Like Penn criminologist Richard Berk, who works on criminal justice [“Black Box Justice,” Sep|Oct 2017], you’ve said that there can be unavoidable tradeoffs in algorithms between accuracy and fairness, or even between competing conceptions of fairness.

Yes, and these tradeoffs aren’t going to be easy. But pretending they don’t exist, or refusing to look at them, doesn’t make them go away. You’re going to be making some tradeoff between accuracy and fairness, for example, and if you willfully ignore it, you might be doing worse on both dimensions than you could have by acknowledging this tradeoff and making a hard decision about the relative importance of fairness and accuracy in a given domain.

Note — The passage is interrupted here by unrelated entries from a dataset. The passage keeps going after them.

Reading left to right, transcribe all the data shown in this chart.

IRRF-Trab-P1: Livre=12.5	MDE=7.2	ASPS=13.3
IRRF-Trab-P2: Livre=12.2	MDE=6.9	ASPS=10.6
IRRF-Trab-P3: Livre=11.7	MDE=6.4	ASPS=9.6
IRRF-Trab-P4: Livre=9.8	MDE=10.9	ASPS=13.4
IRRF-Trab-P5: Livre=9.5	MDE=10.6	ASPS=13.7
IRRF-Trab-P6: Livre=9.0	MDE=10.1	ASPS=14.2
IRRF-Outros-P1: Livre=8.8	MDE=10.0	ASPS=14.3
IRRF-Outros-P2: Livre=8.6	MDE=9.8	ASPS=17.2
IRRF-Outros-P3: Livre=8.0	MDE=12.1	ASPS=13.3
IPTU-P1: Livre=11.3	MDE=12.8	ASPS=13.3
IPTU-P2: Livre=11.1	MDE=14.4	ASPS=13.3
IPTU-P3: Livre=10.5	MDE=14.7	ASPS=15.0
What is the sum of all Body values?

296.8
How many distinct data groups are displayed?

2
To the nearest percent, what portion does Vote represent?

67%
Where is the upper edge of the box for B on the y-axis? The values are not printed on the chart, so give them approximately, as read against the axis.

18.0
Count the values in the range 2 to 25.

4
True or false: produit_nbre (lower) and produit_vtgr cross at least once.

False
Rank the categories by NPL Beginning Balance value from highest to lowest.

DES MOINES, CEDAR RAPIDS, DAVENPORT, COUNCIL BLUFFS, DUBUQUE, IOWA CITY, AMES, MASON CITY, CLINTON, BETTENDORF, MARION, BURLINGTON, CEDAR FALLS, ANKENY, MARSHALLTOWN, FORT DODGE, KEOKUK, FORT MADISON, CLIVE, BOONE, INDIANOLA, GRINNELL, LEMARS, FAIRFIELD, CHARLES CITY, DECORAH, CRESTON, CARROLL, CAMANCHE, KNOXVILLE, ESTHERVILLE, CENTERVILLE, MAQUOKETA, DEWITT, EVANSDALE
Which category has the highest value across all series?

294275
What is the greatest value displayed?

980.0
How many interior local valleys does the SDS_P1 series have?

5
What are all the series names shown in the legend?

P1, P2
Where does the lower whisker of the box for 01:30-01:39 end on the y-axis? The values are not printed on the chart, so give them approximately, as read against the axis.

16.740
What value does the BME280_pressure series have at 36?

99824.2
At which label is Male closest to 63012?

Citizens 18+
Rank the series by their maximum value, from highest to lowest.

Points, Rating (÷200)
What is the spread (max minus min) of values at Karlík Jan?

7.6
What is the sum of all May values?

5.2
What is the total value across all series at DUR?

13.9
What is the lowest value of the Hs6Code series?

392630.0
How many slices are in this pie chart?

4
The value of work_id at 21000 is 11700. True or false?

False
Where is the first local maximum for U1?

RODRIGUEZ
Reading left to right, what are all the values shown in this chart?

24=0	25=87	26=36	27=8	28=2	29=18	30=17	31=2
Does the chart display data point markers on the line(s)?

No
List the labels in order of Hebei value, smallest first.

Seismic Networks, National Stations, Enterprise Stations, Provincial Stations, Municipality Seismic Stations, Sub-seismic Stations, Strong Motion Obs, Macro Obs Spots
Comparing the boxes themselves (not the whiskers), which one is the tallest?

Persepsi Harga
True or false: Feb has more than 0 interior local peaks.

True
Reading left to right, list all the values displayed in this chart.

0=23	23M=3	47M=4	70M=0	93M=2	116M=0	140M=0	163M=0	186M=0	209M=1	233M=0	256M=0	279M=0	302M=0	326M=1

Who should be making these decisions?

Stakeholders—political leaders, philosophers, others in society—have to make judgments about these things, and they have to be precise about it. Once they’re precise about it, we can change our algorithms to give the behaviors or enforce the social norms that they want. That dialogue is in its infancy. One of the reasons the path is not easy is that enforcing a social norm is going to be a constraint, and constraints come with costs. If the most accurate model exhibited racial or gender discrimination, then it’s a tautology to say that by eradicating that discrimination, I will have a less accurate model. The result could be anything from seeing Google ads that are less relevant to getting medical diagnoses that are less reliable, all in service of, let’s say, racial or gender equality. We shouldn’t expect to get these social norms for free.